Extremely Canadian, which runs ski clinics and guided tours into the backcountry near Whistler, is for the first time in its 16-year history guiding clients outside the ski area boundary, says the company's owner, Peter Smart.
"Without the knowledge, you're crazy not to go with a guide," he says.
"People are starting to refer to out-of-bounds as 'sidecountry,' because they don't want to commit to being backcountry skiers, but it should all be treated the same."
One area that does monitor backcountry ski use is Glacier National Park, which lies in the Selkirk and Purcell ranges of the Columbia Mountains near the B.C.-Alberta border (and is distinct from the U.S. Glacier National Park in Montana). Rogers Pass, an area within the park that served as a mountain pass for the Canadian Pacific Railway from 1885 to 1916 and is a national historic site, is a mecca for backcountry skiers and requires all visitors to purchase a National Parks pass to enter. Backcountry skiers must also obtain a free permit before venturing into areas in which explosives are used for avalanche control, while a voluntary registration system is intended to cover other popular ski zones in the area.

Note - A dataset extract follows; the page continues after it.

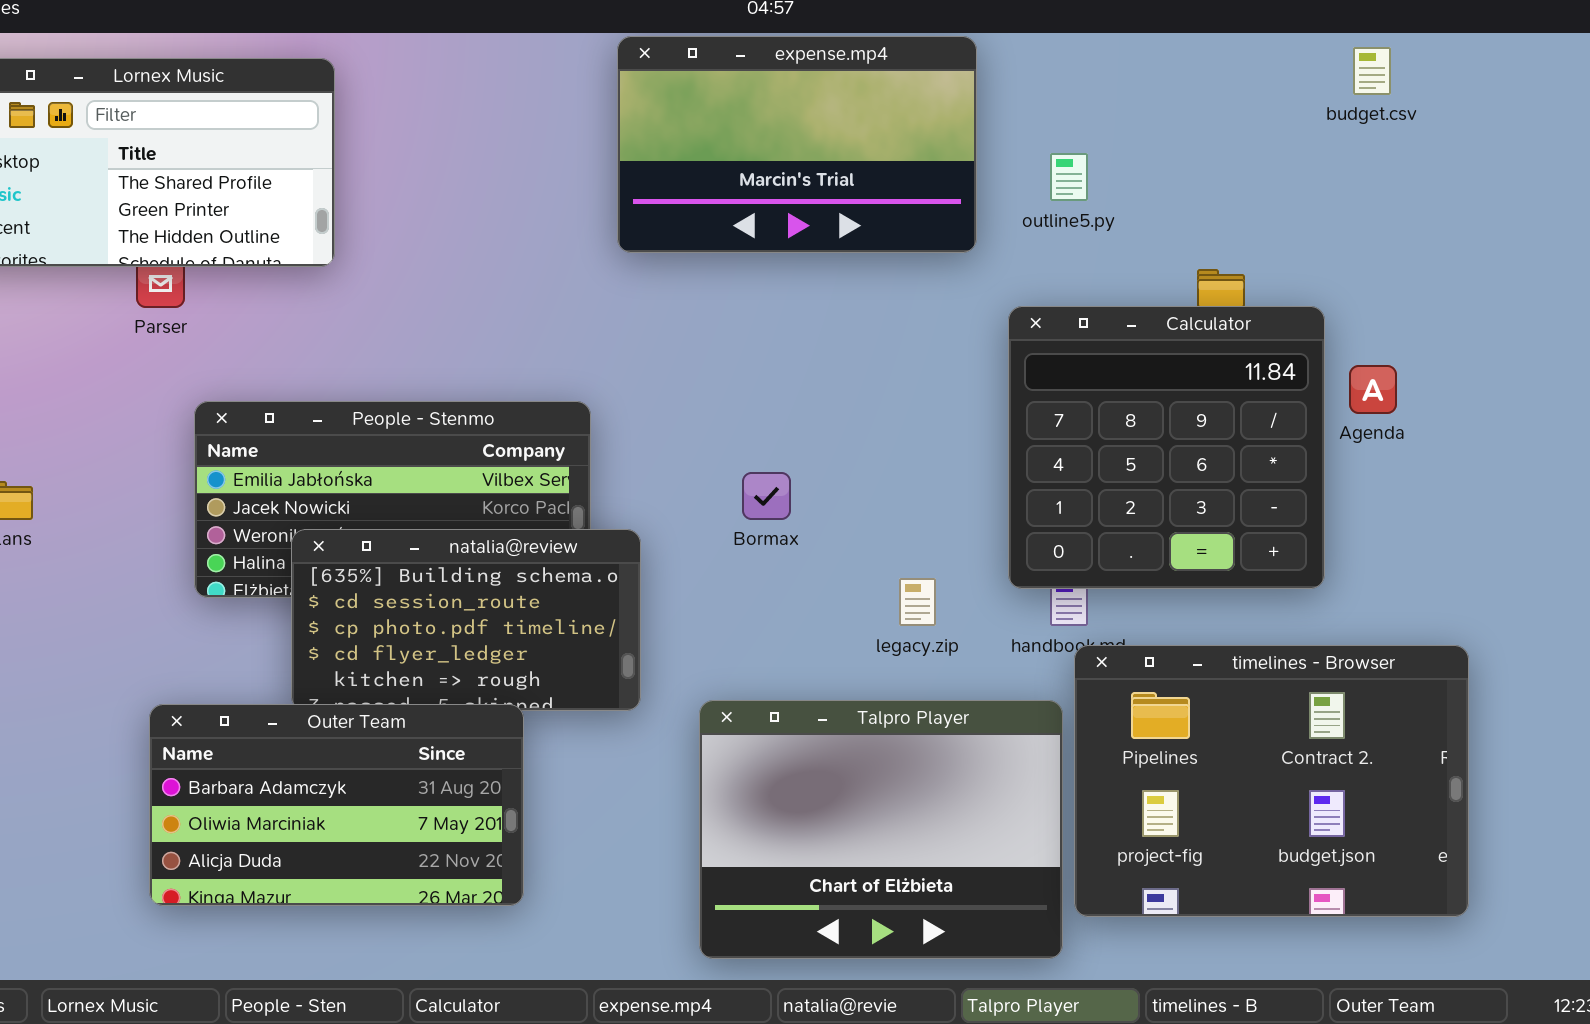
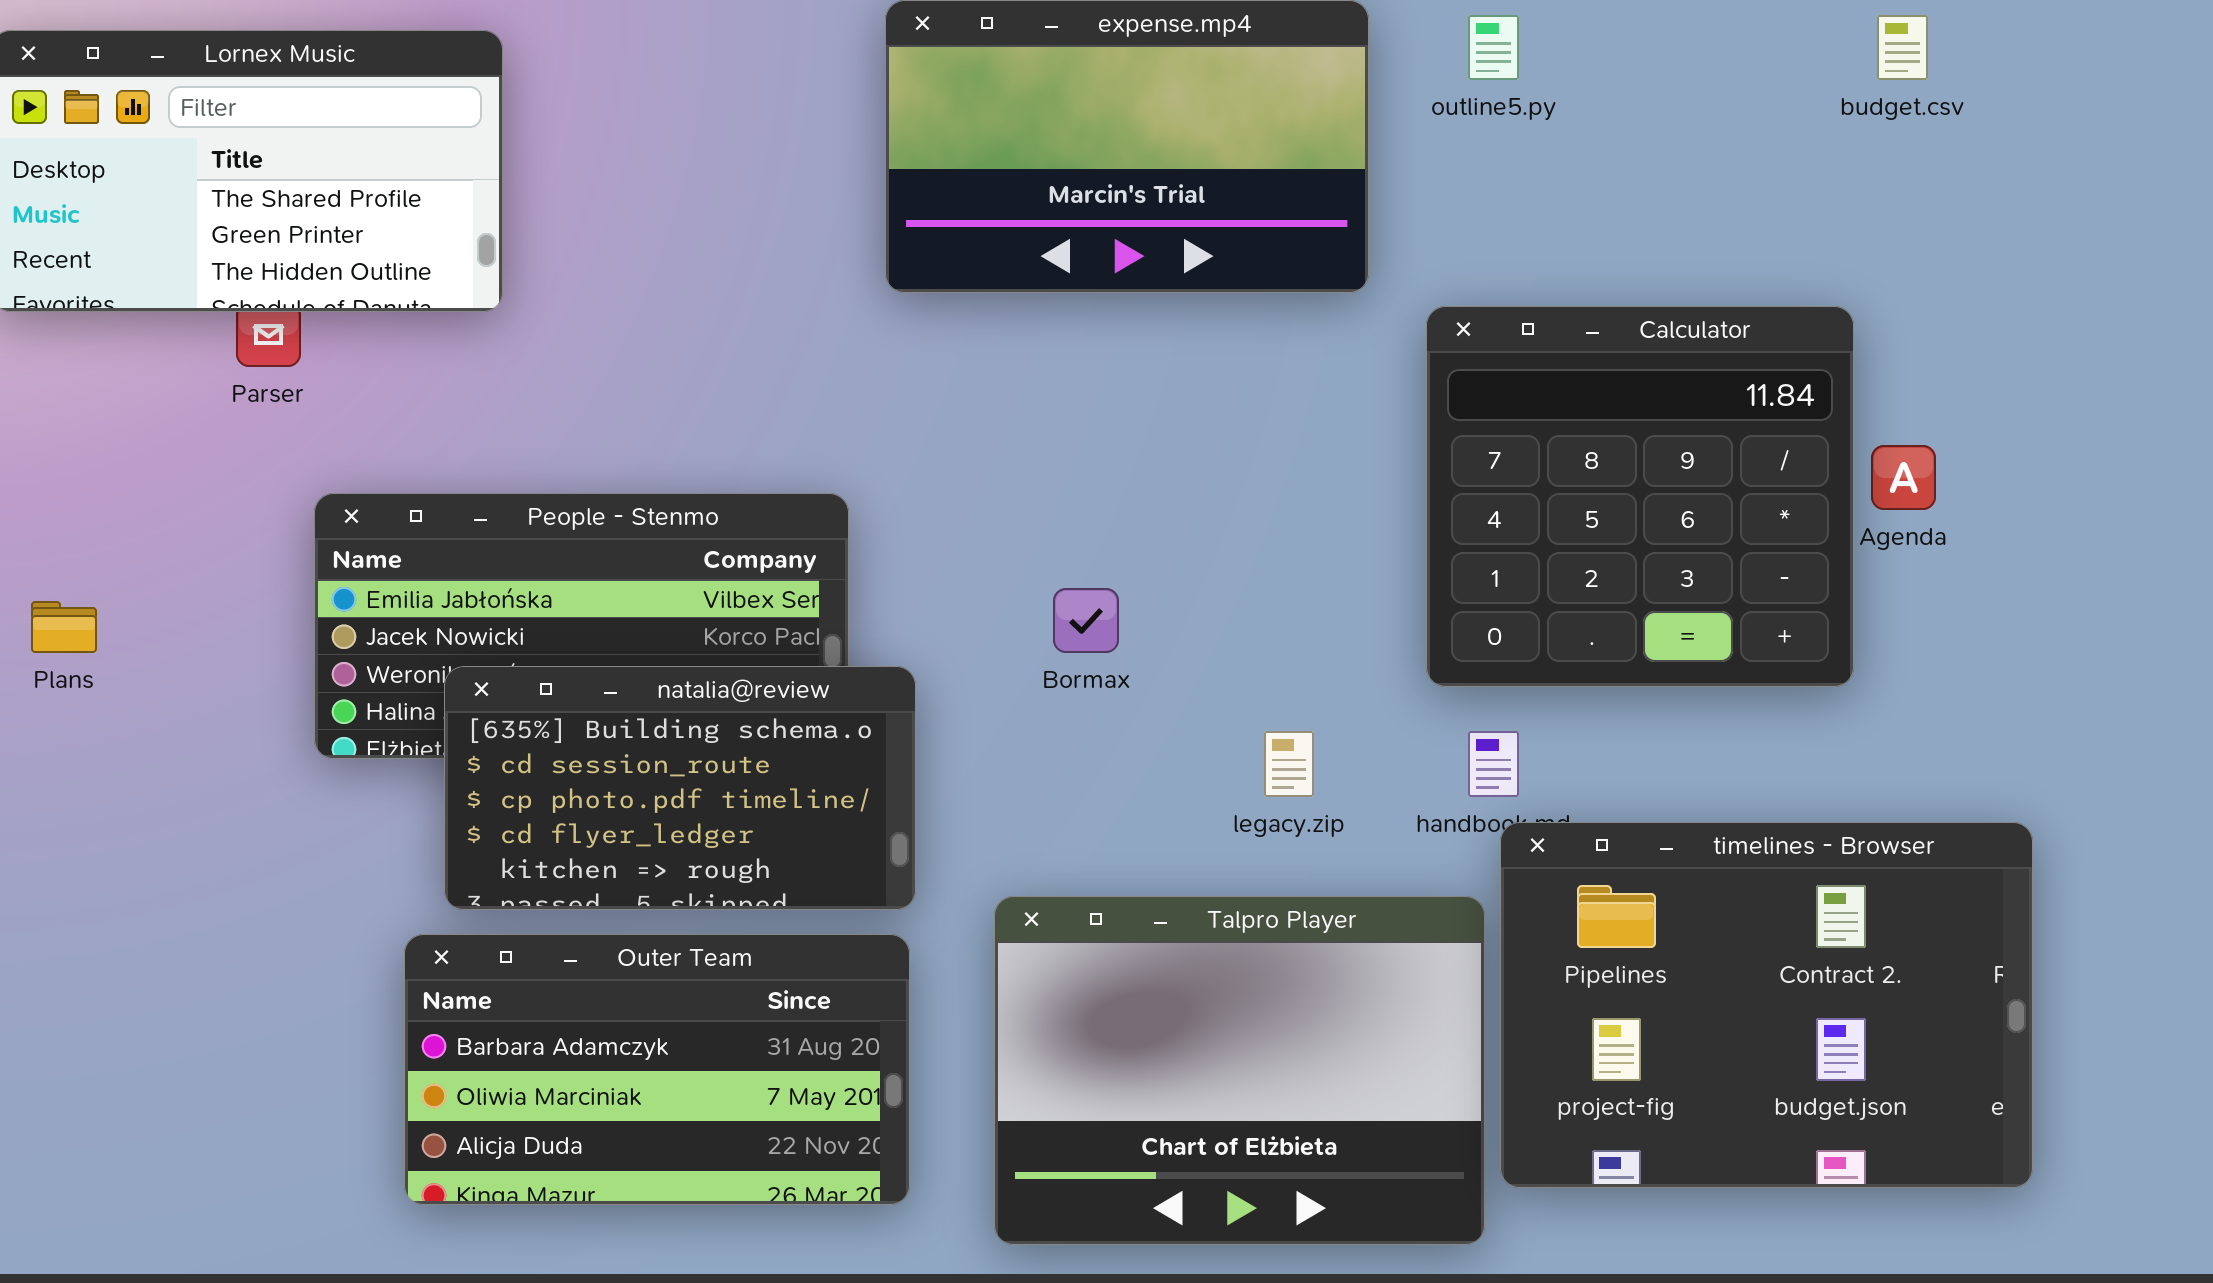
outline5.py: [1050,153,1088,201] -> [1468,15,1519,80], moved
Calculator: [1008,306,1325,589] -> [1426,306,1854,687], moved
Outer Team: [149,704,524,906] -> [404,934,910,1205], moved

The Canadian Avalanche Centre in Revelstoke, B.C., located near the western edge of the park, says backcountry use has increased 124 per cent since 2009. Last year, the park registered 16,663 permits compared to 7,445 in 2009.
The centre's acting director, Karl Klassen, a backcountry skier and guide himself, knows about skiing safely in the backcountry and is a regular visitor to Rogers Pass.
"Anybody who's been in the business this long has had a close call or two," he said.
Klassen has worked as a guide and avalanche forecaster for 35 years and believes backcountry skiing should not be considered reckless behaviour.
The Avalanche Centre works at arm's length with Environment Canada to issue avalanche warnings and offer safety courses.
It says registration for its entry-level avalanche safety training course has been rising along with the number of people skiing the backcountry.
With the right training, backcountry skiing can be enjoyed safely, says Klassen, and the benefits are legion.
"You're out breathing fresh air in a pristine environment," he said.
"Canada is one of the great alpine nations, and most people don't even know it. Anything we can do to promote the benefits of a healthy lifestyle in the mountains is really important.
"Going into the mountains, like anything else in life, carries risks. You need to manage those risks."